The group argues that the sewer plant discharges nitrogen-loaded waste water into the ground water, causing weeds to choke the river. It has appealed the sewer plant’s discharge permit to the state, but the case has not been resolved.

Using Community Preservation Act funds, the town of Plymouth purchased the cranberry bogs where the river begins as a ground water-fed spring in wetlands off Long Pond Road five years ago. Earlier this fall, a group of agencies drawing on federal and state funds began turning those bogs into native wetlands that will function as natural flood plains and serve as the starting point for the river’s restored channel. “I thought, what can we do with this?’’ said Kim Michaelis, the town’s environmental technician. The answer came from the state’s ongoing push to restore 3,000 acres of wetlands within 10 years. The state now has 70 habitat restoration projects in early phases. Many of them will learn from the Eel River project.

Most of the headwater bogs will become a white cedar swamp, a native ecological feature that has largely disappeared from the state. The project will also restore 4 miles of river bank, planting 17,000 white cedars to shade and cool the river, return curves and riffles to a natural channel, and add tree stumps to the stream to provide safe resting places for fish. A sandy rise at the river’s banks will attract Eastern box turtles, a listed rare species. Native eels, which spawn in the ocean, will return in greater numbers to the river.

In addition to trout, turtles, and eels, the restored habitat will profit rare and threatened species such as the bridle shiner (a small minnow), the barrens buckmoth, the adder’s-tongue fern, swamp oats, and the red-bellied cooter (a turtle).

Once the bog work is completed, contractor SumCo, which specializes in environmental restoration, will remove a dam and replace two culverts (one underneath Long Pond Road) with friendlier passages for fish and other creatures. Work will continue through the winter.

Removing the Sawmill Dam, located between the bogs and Russell Mill Pond, will make it easier for fish to cruise the river’s length while leaving one side of the dam intact for historical and aesthetic reasons. The big stone blocks used by the 19th-century industrial dam builders will remain on the site. A more natural flow will allow the river to hold onto sediments, nutrients, and contaminants, protecting its downstream waters, officials said.

After the heavy work is done, new wetland plants will be put in, probably in May. A footbridge over the dam and a path along the river and restored wetlands will give people a place to walk and watch the results.

“We’re grateful for the investment,’’ said Rob Johnson, program director for the Southeast Massachusetts office of The Nature Conservancy, a nonprofit organization that has advocated for habit preservation in the Plymouth area.

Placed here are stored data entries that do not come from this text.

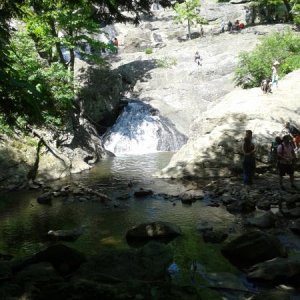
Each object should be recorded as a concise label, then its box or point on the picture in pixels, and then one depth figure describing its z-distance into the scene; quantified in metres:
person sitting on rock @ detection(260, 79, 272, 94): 21.33
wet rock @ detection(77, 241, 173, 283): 6.43
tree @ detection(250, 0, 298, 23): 49.25
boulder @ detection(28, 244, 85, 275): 7.21
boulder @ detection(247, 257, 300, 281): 6.79
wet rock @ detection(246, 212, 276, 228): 9.98
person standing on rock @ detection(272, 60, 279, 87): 21.86
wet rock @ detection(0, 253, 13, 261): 8.36
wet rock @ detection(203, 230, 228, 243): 9.29
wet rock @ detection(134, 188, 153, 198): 14.95
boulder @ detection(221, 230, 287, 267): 7.74
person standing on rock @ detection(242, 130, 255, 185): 14.38
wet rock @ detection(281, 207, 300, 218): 10.77
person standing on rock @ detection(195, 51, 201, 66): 37.34
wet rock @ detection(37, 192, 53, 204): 14.69
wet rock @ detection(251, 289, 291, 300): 5.80
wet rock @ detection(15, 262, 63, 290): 5.60
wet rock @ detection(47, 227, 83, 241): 9.95
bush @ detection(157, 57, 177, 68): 38.34
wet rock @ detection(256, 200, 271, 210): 11.91
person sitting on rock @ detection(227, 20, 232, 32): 49.25
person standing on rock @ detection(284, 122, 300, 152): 17.39
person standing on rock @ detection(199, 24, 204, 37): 52.18
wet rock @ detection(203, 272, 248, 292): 6.73
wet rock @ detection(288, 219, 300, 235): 9.50
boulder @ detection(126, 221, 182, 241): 9.61
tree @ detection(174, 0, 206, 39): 48.57
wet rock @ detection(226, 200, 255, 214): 11.86
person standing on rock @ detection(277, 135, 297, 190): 13.27
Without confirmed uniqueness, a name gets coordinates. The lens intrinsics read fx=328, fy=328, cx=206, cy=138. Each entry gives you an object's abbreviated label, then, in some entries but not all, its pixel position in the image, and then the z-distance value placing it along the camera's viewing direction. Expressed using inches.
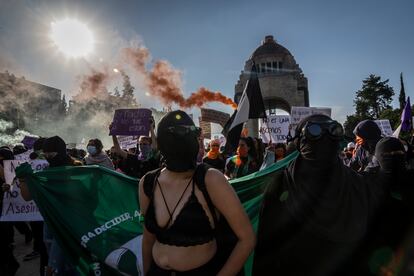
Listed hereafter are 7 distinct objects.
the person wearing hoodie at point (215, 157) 259.9
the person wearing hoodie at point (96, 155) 210.2
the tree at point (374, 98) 2197.3
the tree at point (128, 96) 1733.5
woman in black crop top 69.2
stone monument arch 1306.6
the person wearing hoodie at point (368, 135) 158.6
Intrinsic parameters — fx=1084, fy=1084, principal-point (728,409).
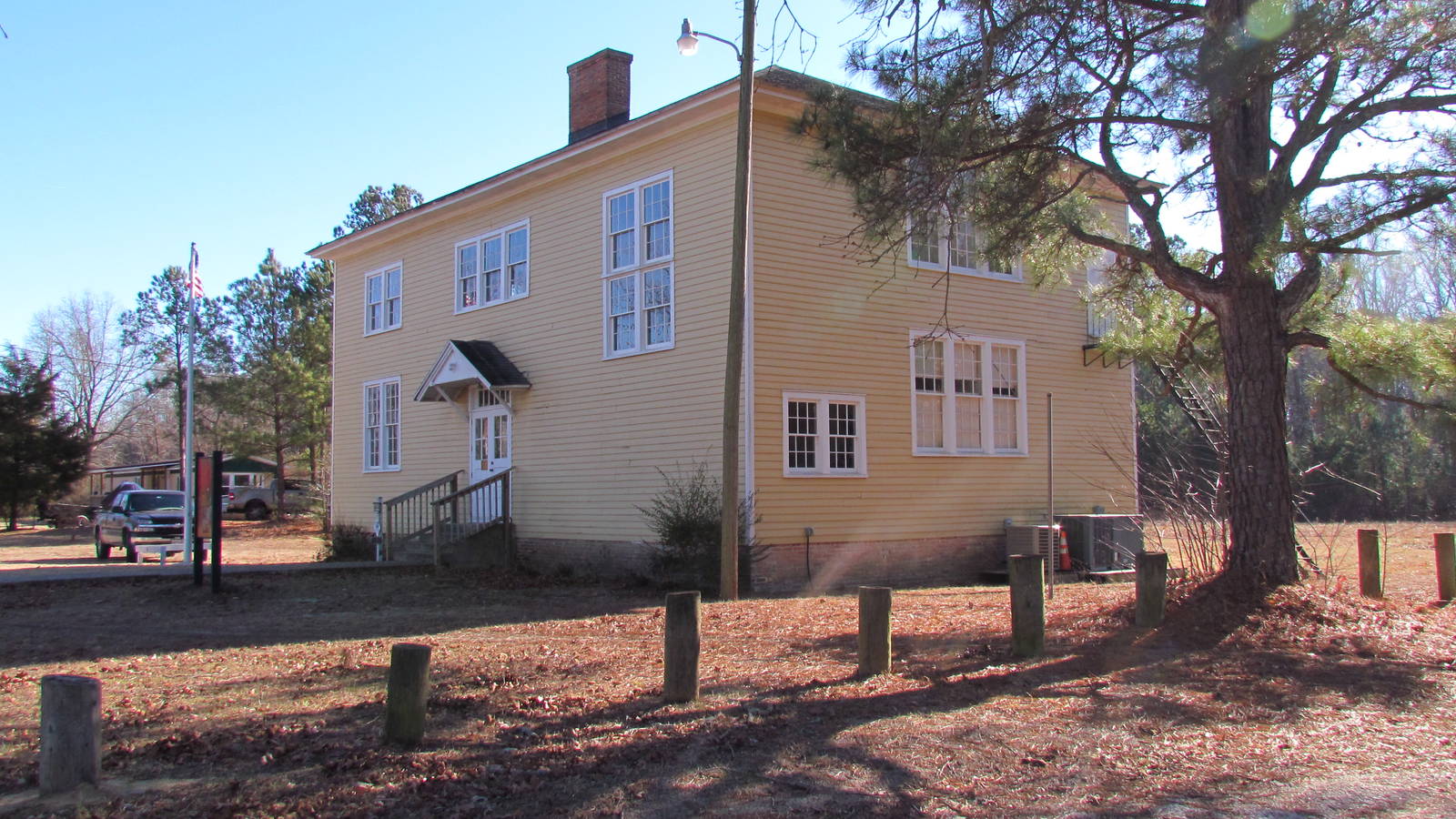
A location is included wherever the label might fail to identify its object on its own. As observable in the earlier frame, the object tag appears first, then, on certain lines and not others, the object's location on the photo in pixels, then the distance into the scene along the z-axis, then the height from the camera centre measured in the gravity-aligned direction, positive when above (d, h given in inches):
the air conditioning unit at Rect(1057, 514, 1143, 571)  702.5 -46.9
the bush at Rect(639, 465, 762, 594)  586.6 -36.4
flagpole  813.2 +27.1
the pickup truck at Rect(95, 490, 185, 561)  960.9 -38.5
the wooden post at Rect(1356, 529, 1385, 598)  489.4 -44.8
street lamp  500.1 +84.4
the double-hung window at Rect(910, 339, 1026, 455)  693.9 +47.5
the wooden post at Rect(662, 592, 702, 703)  289.4 -47.3
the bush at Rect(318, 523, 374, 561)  905.5 -57.3
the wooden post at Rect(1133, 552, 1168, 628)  403.5 -46.1
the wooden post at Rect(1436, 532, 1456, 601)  510.3 -46.8
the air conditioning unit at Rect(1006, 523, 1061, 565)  698.8 -47.0
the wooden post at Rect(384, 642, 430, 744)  245.9 -50.0
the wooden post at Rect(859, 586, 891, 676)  326.0 -49.1
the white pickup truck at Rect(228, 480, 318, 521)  1844.7 -42.1
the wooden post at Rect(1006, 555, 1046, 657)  354.6 -45.8
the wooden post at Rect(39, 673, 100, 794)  208.2 -48.6
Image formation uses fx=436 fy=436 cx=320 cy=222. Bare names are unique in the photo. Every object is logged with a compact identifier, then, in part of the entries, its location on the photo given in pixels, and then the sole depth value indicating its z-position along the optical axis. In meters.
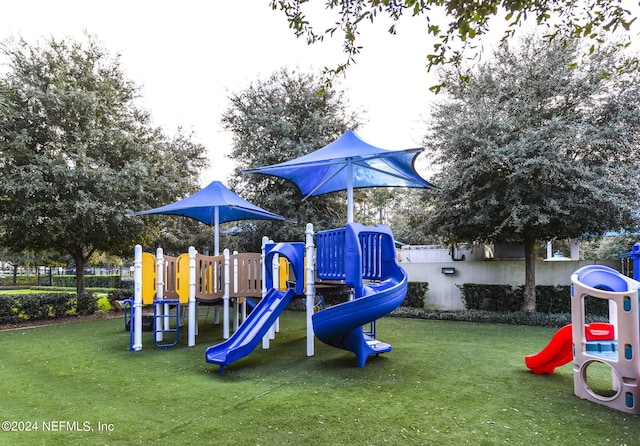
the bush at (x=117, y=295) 13.83
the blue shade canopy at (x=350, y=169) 6.85
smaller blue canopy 9.08
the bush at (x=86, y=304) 12.41
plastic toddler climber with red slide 4.26
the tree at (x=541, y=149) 9.33
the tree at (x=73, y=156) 10.71
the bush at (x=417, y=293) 12.90
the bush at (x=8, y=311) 10.62
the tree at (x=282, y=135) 13.59
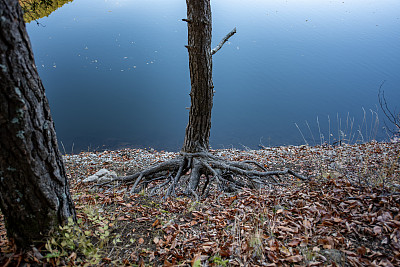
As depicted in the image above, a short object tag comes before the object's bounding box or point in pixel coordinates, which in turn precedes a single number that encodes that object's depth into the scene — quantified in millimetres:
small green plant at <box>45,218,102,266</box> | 2316
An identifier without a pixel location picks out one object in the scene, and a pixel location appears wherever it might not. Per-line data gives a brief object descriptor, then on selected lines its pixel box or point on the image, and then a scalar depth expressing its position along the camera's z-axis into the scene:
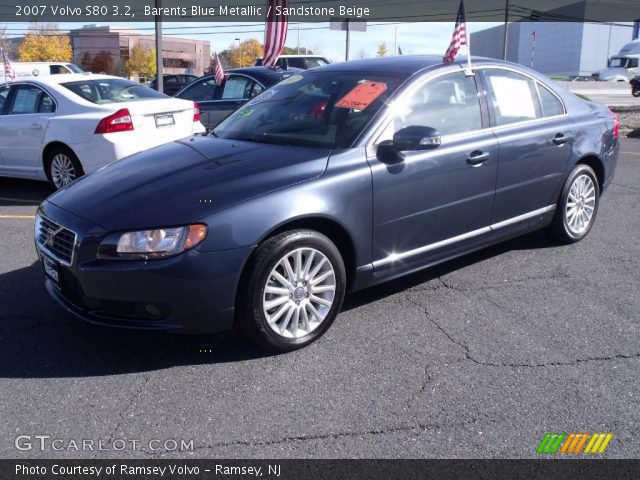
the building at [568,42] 91.38
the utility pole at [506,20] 27.69
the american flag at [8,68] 15.91
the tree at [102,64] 73.88
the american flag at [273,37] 14.20
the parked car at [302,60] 19.73
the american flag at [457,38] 4.91
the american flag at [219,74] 11.05
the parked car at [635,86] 30.27
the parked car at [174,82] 27.06
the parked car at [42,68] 28.64
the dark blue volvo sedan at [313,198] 3.41
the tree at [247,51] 92.71
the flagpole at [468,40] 4.79
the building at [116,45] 85.38
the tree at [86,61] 77.54
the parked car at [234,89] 10.48
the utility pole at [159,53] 14.67
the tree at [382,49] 76.24
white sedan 7.46
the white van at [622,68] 47.94
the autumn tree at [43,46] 73.12
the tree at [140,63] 81.06
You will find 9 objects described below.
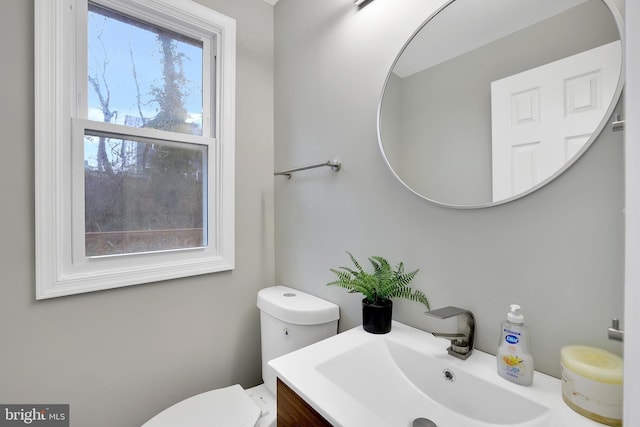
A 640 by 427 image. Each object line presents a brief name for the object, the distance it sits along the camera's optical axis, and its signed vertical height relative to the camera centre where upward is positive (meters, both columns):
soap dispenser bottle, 0.64 -0.33
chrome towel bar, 1.21 +0.21
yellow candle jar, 0.52 -0.33
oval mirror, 0.62 +0.31
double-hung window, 1.04 +0.31
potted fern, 0.92 -0.26
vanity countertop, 0.58 -0.41
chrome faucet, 0.76 -0.33
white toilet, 1.01 -0.68
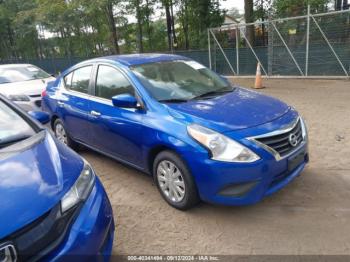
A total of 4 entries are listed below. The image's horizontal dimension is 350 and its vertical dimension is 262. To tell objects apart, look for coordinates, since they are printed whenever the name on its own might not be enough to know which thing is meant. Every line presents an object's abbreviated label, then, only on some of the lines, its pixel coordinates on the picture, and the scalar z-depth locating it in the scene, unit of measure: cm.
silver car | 746
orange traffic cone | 1104
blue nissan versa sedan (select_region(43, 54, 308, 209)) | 310
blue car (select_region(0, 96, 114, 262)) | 191
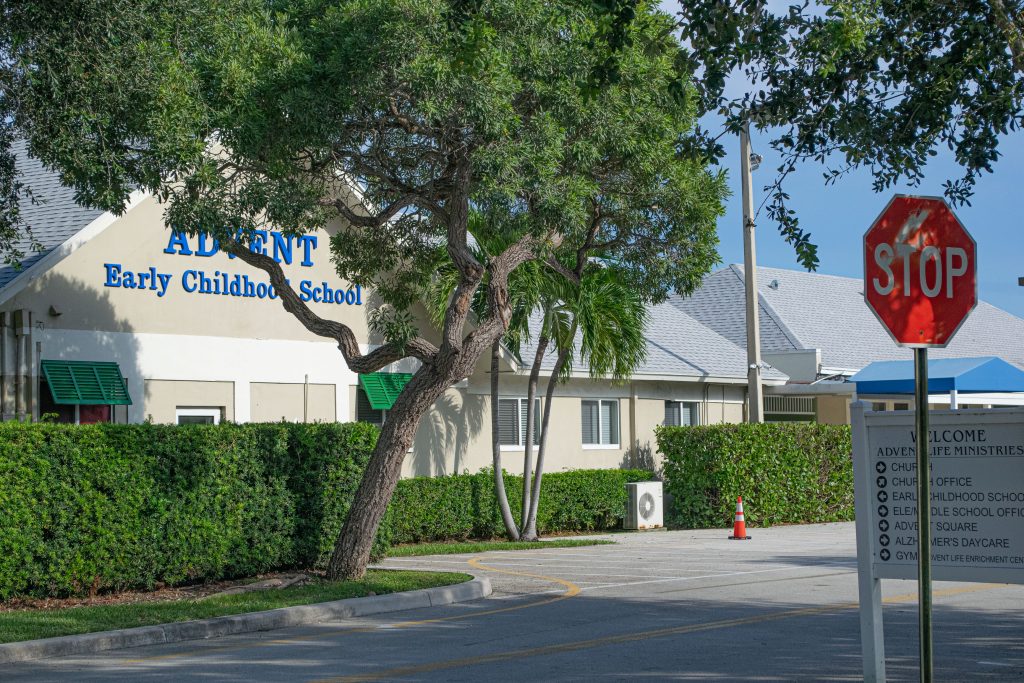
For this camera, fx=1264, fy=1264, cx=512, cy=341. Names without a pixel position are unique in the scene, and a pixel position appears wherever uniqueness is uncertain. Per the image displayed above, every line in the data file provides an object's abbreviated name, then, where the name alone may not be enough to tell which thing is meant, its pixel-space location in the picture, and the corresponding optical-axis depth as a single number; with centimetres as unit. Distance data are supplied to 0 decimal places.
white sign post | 765
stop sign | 763
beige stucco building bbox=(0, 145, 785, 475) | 1861
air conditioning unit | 2567
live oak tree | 1327
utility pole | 2498
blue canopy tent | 2225
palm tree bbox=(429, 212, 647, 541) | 2206
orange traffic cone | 2316
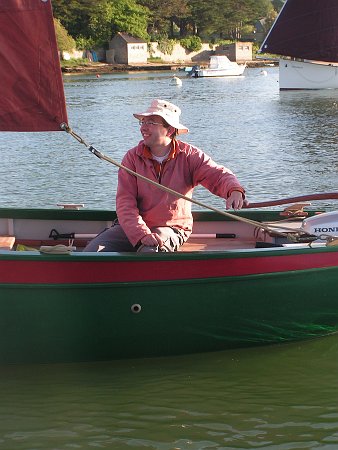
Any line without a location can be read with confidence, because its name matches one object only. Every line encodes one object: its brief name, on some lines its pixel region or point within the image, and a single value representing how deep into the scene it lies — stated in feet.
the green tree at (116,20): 325.42
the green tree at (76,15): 318.04
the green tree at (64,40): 289.53
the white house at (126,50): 313.32
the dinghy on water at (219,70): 228.63
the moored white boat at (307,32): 79.77
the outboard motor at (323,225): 21.52
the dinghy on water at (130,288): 19.30
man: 20.68
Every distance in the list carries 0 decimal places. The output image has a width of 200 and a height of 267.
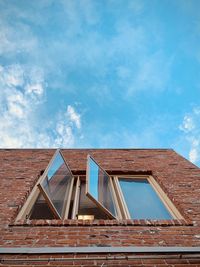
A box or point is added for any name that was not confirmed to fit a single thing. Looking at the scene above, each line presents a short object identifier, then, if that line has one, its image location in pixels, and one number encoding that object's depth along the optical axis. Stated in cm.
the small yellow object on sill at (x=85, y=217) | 353
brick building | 246
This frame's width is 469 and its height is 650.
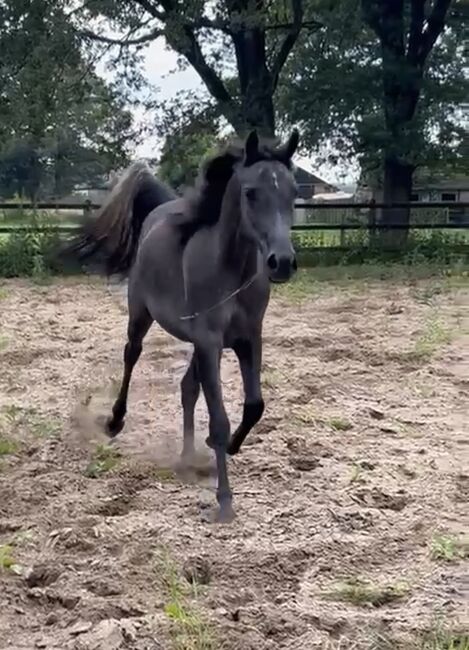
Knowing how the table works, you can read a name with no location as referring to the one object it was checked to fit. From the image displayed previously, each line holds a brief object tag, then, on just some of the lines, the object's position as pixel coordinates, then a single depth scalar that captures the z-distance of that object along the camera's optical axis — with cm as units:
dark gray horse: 348
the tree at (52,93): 1434
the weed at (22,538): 337
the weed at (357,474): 409
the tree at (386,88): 1523
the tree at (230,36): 1464
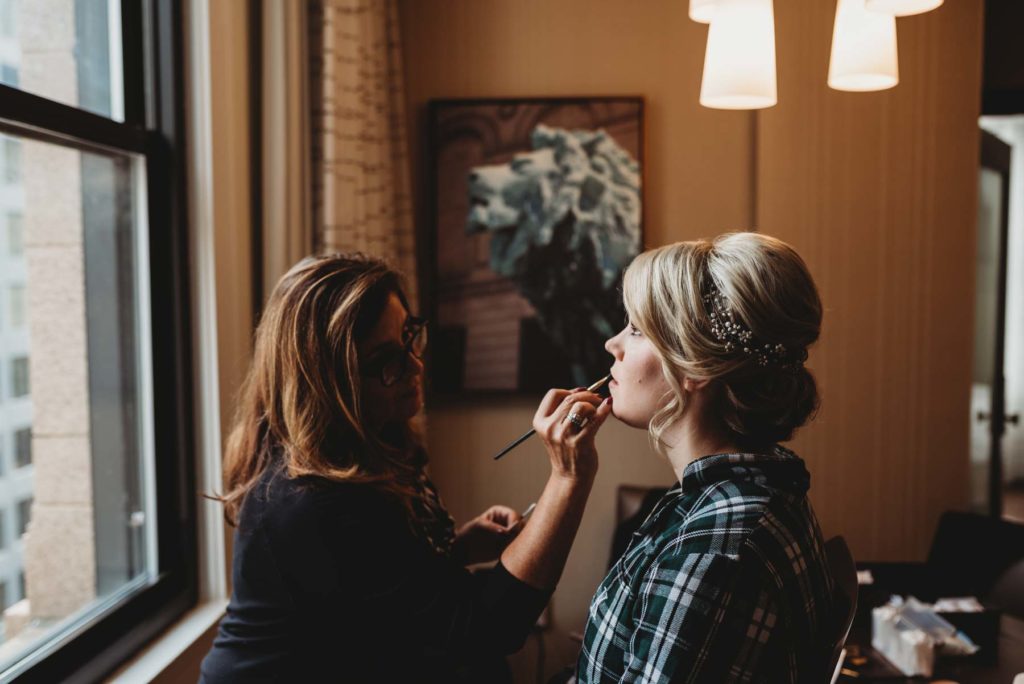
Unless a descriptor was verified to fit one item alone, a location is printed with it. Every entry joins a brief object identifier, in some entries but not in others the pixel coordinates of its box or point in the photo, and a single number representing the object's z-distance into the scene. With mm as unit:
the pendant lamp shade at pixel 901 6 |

The $1.9 million restoration project is a shot in the arm for the local economy, too, an “eco-stimulus’’ project producing green jobs in engineering and construction for its six-month duration, Purinton said. State officials said the project will be able to tap into federal programs to provide $1 million for the work.

While the project’s partners cited water quality benefits, in part from taking commercial cranberry bogs out of production, Johnson said there is more work to be done in the area. Water quality throughout the watershed is affected not only by chemicals used by commercial agriculture, but also by storm-water runoff, septic systems, and lawn treatment chemicals, he said.

In an effort to clean up storm runoff, communities are now required to file annual reports on improvements to federal regulators. Environmental regulators are relying largely on public education to reduce reliance on chemical fertilizers and pesticides by both commercial and residential property owners.

State environmental regulators and the Eel River Watershed Association disagree over the role played by individual septic systems and the town sewer plant in adding excess nitrogen to the river. While the state blames at least part of the problem on old septic systems, the local environmental group places the onus on the town sewer plant, located downstream from the headwaters restoration project.